* **Page excerpt**

Where are proposals to halt the widespread denigration of Armenians in Turkey? Where even a hint to root out embedded extreme nationalist Turkish hostility to Armenians that leads to the murder of a Hrant Dink or to the ugly sight of Turkish politicians insulting an opponent for allegedly having Armenian ancestry. Where a hint of a friendly invitation into the open public sphere for Armenians forcibly converted to Islam, to the tens of thousands of hidden Armenians, who fear being engulfed in tidal wave of xenophobic Turkish nationalism?

 

The ‘compassion and mutually humane attitudes to one another’ that Erdogan expresses hopes for demands that the national rights of all the peoples of this ‘ancient and unique geography’ be protected; the right to schooling in their own languages, the freedom for their educational institutions to function without unending obstruction, the freedom of their social and welfare organizations from endless hostile pressure and threats that come often with calls to confiscate their properties.

 

For ‘decent’ and ‘mature’ discourse and relations, due respect has to be accorded to the cultural and historical legacy of the different peoples of the region. Not words but concrete proposals for action alone can signal honest intent. Where the hint for the need to properly protect Armenian architectural and other monuments surviving within Turkish state borders, the call to reverse the systematic destruction and to properly identify the Armenian origins of those that survive? Where a suggestion that the ceaseless destruction of a rich cultural legacy, a destruction that is part of the falsification of the history of the region, where the suggestion that this will be brought to an end?

* **How to complete this task**
In the passage on Armenians in Turkey, rewrite the stretch from "For ‘decent’ and" through "brought to an end?" with "destruction" changed to "demolition" everywhere it occurs.

* **Extracted material**

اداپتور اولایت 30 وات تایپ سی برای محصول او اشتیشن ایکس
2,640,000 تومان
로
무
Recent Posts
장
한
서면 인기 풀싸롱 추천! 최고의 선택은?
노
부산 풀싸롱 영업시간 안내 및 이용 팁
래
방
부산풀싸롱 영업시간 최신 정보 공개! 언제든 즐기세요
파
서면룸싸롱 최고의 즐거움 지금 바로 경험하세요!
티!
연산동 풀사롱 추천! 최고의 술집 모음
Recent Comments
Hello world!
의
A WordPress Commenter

==

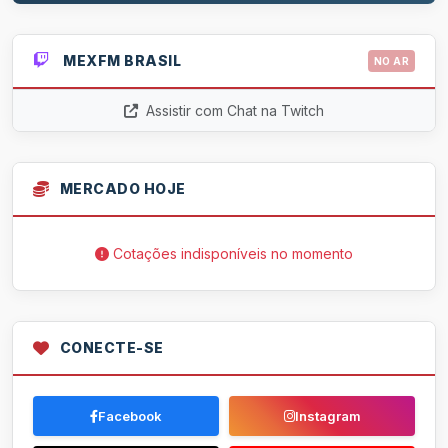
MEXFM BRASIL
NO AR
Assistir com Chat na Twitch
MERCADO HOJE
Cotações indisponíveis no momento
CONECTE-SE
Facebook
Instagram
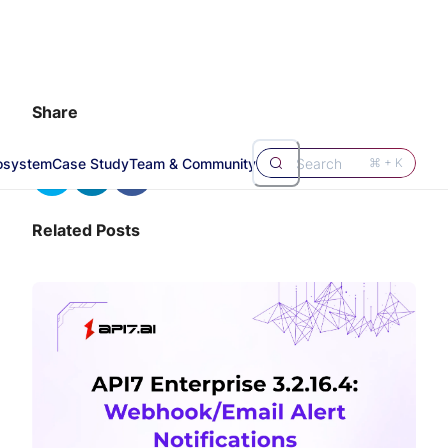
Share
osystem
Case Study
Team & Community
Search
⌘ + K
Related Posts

* **Answer for this exercise**
For ‘decent’ and ‘mature’ discourse and relations, due respect has to be accorded to the cultural and historical legacy of the different peoples of the region. Not words but concrete proposals for action alone can signal honest intent. Where the hint for the need to properly protect Armenian architectural and other monuments surviving within Turkish state borders, the call to reverse the systematic demolition and to properly identify the Armenian origins of those that survive? Where a suggestion that the ceaseless demolition of a rich cultural legacy, a demolition that is part of the falsification of the history of the region, where the suggestion that this will be brought to an end?